BEGIN SUPPLIED PASSAGE

In use, the breaking force of the translating coupling mechanism 52 will typically be exceeded during extreme weather/wave events. The magnetic translating coupling mechanism 52 acts to disconnect the moveable element 40 and the pump shaft 31 before the moveable element 40 experiences a force that could break or substantially damage any one or more than one of the components that together form the pump device 20 such as each flexible diaphragm 27 connected to the pump shaft 31.

In this first embodiment, the breaking force of the magnetic translating coupling mechanism 52 is determined by properties of each of the magnetic sets 52f, 52s, such as the materials and quantity thereof each magnetic set 52f, 52s comprises and/or the distance between each magnetic set 52s, 52f.

Other examples of the pump device 20 may comprise at least one securing mechanism (not shown) configured to secure the moveable element 40 when it is in the non-translating configuration. Each securing mechanism may be actuatable between a secured configuration, in which the securing mechanism is engaged with the moveable element 40 and restricts movement of the moveable element 40, and a released configuration, in which the securing mechanism is not engaged with the moveable element 40 and typically does not restrict movement of the moveable element 40. Typically in the secured configuration, the moveable element 40 is secured in an arrangement in which the moveable element 40 is substantially parallel with the surface the pump device 20 is fixed to (see Fig. 17), (e.g. the bed of the body of water 2 when the pump device is set in a substantially vertical orientation or the wall of the structure within the body of water 2 when the pump device 20 is set in a substantially horizontal orientation). As best seen in Fig. 8, in this first embodiment two shaft guides 34 are provided along the axial length of the pump shaft 31. Each shaft guide 34 is located at a respective connection between the respective diaphragm housing 26 and the shaft housing 30. Each shaft guide 34 comprises an aperture 34a through which the pump shaft 34 extends. In operation, each shaft guide 34 works to guide axial movement of the pump shaft 31.

In this first embodiment, each axial end of the pump shaft 31 is connected to the respective flexible diaphragm 27 (and typically the centre thereof) by a set of diaphragm plates 35d, 35p. Each set of diaphragm plates 35d, 35p comprises a driving plate 35d disposed on the driving face 27d of the flexible diaphragm 27 and a pumping plate 35p disposed on the driving face 27d of the flexible diaphragm 27. A set of fixing pins 35f are used to compress the flexible diaphragm 27 between the plates 35d, 35p and secure the plates 35d, 35d, and the flexible diaphragm 27 to the pump shaft 31.

As best seen in Fig. 8, the pump shaft 31 of this first embodiment comprises two pump shaft segments 31s, each having respective parallel axes. Each pump shaft segment 31s extends through a respective aperture 34a of each shaft guide 34. This arrangement restricts rotational movement of the pump shaft 31 relative to the pump housing 21, thereby making each connected flexible diaphragm 27 less liable to wear.

END SUPPLIED PASSAGE
BEGIN DATA TO EXAMINE

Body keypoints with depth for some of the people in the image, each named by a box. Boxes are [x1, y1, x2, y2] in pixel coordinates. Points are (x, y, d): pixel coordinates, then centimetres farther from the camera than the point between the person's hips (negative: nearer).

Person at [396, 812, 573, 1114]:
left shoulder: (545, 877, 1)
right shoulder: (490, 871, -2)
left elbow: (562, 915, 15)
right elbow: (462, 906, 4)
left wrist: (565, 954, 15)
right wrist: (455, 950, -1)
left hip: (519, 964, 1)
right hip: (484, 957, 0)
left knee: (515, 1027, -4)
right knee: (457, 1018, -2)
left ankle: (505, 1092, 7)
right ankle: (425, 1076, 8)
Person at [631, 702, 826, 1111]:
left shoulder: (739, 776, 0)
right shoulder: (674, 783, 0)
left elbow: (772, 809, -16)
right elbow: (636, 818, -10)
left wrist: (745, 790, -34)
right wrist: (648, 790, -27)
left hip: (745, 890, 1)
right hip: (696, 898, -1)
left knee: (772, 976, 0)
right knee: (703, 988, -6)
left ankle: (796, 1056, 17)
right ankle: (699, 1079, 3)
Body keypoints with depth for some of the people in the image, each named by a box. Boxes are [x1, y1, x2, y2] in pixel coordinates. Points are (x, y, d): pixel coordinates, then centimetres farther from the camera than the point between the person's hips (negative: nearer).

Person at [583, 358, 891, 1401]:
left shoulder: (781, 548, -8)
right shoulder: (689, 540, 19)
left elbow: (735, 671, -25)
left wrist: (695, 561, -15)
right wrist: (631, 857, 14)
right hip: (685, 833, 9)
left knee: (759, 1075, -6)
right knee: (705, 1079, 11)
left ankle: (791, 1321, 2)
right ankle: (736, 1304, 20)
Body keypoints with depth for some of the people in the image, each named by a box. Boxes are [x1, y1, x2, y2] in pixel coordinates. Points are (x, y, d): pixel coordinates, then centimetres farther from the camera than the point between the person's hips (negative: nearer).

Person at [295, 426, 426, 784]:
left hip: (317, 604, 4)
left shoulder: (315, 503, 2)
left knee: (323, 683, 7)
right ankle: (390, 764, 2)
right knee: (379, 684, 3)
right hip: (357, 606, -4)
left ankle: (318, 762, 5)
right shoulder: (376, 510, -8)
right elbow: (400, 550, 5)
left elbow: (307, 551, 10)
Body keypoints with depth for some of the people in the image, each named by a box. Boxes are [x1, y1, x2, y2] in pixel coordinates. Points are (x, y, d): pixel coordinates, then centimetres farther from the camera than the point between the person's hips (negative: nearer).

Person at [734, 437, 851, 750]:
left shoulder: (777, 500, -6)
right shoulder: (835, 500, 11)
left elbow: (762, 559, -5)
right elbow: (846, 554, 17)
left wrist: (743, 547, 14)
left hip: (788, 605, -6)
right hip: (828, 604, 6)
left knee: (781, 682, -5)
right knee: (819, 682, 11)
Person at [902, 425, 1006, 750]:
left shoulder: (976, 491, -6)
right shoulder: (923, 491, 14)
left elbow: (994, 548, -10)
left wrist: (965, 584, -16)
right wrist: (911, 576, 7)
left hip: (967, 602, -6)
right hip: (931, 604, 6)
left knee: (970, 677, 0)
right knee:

END DATA TO EXAMINE

__TASK REQUIREMENTS__.
- a) Reproduce word for word the part of the pump device passage that opens with the words containing "In this first embodiment, each" and closes with "27 to the pump shaft 31.".
- b) Decide whether each statement below agrees with the pump device passage, answering yes or no and quoting the exact words that settle it: (i) In the first embodiment, two shaft guides are placed along the axial length of the pump shaft. (ii) The pump shaft of the first embodiment is made of a single segment. (iii) The securing mechanism is shown in the figures.

__ANSWER SET__.
- a)
In this first embodiment, each axial end of the pump shaft 31 is connected to the respective flexible diaphragm 27 (and typically the centre thereof) by a set of diaphragm plates 35d, 35p. Each set of diaphragm plates 35d, 35p comprises a driving plate 35d disposed on the driving face 27d of the flexible diaphragm 27 and a pumping plate 35p disposed on the driving face 27d of the flexible diaphragm 27. A set of fixing pins 35f are used to compress the flexible diaphragm 27 between the plates 35d, 35p and secure the plates 35d, 35d, and the flexible diaphragm 27 to the pump shaft 31.

- b)
(i) Yes: "in this first embodiment two shaft guides 34 are provided along the axial length of the pump shaft 31"
(ii) No: "the pump shaft 31 of this first embodiment comprises two pump shaft segments 31s, each having respective parallel axes"
(iii) No: "at least one securing mechanism (not shown)"